#### Directive:
Output, exactly as written, the lines of the data below from the one containing "Deliver content; Mise à disposition de" to the end.

*** Opening of Dataset records ***

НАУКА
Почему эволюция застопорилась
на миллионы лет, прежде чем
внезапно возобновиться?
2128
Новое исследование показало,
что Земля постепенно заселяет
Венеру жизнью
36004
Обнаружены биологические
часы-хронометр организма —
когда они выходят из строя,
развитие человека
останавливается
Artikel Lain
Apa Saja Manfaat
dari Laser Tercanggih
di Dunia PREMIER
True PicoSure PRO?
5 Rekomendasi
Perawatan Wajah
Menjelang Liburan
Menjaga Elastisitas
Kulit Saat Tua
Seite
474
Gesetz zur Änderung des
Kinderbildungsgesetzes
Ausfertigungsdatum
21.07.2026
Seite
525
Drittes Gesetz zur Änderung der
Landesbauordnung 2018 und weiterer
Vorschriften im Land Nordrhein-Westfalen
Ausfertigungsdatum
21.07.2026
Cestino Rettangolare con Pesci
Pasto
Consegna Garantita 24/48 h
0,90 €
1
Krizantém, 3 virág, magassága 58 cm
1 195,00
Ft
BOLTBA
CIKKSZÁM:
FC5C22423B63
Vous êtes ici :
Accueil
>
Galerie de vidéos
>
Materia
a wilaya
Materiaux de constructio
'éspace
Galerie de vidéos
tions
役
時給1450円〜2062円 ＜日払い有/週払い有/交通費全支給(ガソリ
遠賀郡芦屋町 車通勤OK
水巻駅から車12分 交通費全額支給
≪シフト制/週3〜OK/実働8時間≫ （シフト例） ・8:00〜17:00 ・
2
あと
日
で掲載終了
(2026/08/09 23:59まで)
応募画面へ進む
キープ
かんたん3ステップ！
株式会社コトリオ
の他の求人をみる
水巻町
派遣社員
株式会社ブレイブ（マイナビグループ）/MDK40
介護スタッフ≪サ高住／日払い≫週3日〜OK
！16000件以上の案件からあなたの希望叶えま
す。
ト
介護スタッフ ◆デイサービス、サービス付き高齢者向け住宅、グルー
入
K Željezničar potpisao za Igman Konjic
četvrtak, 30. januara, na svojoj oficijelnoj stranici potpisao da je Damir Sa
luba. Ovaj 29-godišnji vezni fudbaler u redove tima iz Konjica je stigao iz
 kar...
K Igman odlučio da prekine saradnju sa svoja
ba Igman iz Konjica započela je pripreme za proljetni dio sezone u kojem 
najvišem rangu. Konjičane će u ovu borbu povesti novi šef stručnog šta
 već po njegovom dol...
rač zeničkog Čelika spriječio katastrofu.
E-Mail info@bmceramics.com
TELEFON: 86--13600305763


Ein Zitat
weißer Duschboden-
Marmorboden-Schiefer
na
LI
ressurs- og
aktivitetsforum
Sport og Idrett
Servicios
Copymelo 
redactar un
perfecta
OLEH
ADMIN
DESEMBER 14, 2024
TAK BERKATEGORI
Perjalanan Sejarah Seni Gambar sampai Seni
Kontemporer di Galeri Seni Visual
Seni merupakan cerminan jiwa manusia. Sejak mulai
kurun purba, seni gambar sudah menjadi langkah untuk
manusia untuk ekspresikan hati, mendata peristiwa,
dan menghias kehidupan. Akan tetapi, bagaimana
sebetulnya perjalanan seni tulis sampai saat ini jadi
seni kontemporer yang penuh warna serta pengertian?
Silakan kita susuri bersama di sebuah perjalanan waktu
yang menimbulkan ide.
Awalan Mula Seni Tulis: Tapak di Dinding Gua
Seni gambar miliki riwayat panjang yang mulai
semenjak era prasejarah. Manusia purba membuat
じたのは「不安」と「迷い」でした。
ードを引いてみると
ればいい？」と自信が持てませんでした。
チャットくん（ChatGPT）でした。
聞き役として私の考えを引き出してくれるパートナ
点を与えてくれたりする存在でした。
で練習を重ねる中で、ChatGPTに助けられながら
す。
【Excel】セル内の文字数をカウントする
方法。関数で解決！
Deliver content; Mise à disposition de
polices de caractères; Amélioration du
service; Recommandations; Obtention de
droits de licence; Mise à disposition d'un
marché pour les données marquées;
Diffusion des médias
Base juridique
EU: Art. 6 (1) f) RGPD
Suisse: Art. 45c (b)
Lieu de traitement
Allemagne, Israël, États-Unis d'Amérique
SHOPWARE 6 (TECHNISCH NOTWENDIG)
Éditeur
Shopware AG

*** Close of Dataset records ***

#### Completed exercise:
Deliver content; Mise à disposition de
polices de caractères; Amélioration du
service; Recommandations; Obtention de
droits de licence; Mise à disposition d'un
marché pour les données marquées;
Diffusion des médias
Base juridique
EU: Art. 6 (1) f) RGPD
Suisse: Art. 45c (b)
Lieu de traitement
Allemagne, Israël, États-Unis d'Amérique
SHOPWARE 6 (TECHNISCH NOTWENDIG)
Éditeur
Shopware AG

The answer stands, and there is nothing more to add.